The PICO model is widely used and taught in evidence-based health care as a strategy for formulating questions and search strategies and for characterizing clinical studies or meta-analyses. PICO stands for four different potential components of a clinical question: Patient, Population or Problem; Intervention; Comparison; Outcome.

See more on using PICO in the Cochrane Handbook.

Plain language summary

Salicylate for treating Kawasaki disease in children and to prevent long‐term cardiac abnormalities

Kawasaki disease is an inflammation of the blood vessels (vasculitis) which predominantly affects young children, under the age of five years. It was first recognised in children in Japan and is the most common cause of acquired heart disease in children in developed countries. Kawasaki disease can be difficult to diagnose because it has similar symptoms to many common childhood infections. The most important complication of Kawasaki disease is caused by inflammation of the heart (coronary) arteries supplying blood to the heart muscle. This may lead to immediate heart problems and damage to the coronary arteries can also have long‐term effects. Salicylate (acetyl salicylate acid, aspirin) and intravenous immunoglobulin (IVIG) are widely used to treat Kawasaki disease, although salicylate is generally avoided in children because of concerns about serious side effects, particularly the risk of Reye's syndrome causing swelling of the brain and liver.

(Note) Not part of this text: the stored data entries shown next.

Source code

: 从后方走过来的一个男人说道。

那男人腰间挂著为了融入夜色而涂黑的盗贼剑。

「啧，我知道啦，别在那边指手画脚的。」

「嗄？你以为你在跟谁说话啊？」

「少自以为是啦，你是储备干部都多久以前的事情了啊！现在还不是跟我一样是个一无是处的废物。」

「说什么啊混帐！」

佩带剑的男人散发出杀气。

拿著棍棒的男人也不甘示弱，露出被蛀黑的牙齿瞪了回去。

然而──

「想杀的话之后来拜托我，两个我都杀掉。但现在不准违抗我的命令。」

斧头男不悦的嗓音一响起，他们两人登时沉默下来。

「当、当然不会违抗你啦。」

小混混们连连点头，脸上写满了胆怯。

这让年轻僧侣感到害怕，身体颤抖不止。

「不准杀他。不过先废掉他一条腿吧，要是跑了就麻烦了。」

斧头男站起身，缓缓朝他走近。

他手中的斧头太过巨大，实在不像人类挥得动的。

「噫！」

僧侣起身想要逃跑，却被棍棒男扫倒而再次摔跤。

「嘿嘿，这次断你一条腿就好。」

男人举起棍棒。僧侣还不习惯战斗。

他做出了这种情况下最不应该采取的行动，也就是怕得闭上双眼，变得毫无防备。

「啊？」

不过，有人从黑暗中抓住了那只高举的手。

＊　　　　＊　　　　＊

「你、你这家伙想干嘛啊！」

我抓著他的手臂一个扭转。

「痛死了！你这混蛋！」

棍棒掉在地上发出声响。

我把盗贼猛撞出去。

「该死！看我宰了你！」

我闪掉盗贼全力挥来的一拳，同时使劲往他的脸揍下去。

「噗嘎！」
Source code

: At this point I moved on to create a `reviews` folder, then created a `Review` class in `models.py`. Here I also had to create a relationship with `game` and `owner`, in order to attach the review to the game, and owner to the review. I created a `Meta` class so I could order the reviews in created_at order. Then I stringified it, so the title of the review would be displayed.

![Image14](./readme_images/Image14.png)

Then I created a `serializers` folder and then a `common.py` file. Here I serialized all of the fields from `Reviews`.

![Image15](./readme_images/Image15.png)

The review authors identified only one randomised controlled trial, from Japan, reported in 1991. A total of 102 children were randomised to receive IVIG with or without salicylate. There was no clear benefit of adding salicylate to immunoglobulin treatment on the rate of coronary artery abnormalities observed, up to 30 days. The spread of findings was wide and could include a beneficial effect of salicylate. There are theoretical grounds for using salicylate to prevent damage to the coronary arteries. However, there are concerns that aspirin use in children to treat fever can have adverse effects and children with Kawasaki disease who are treated with immunoglobulins have a very low rate of coronary artery abnormalities.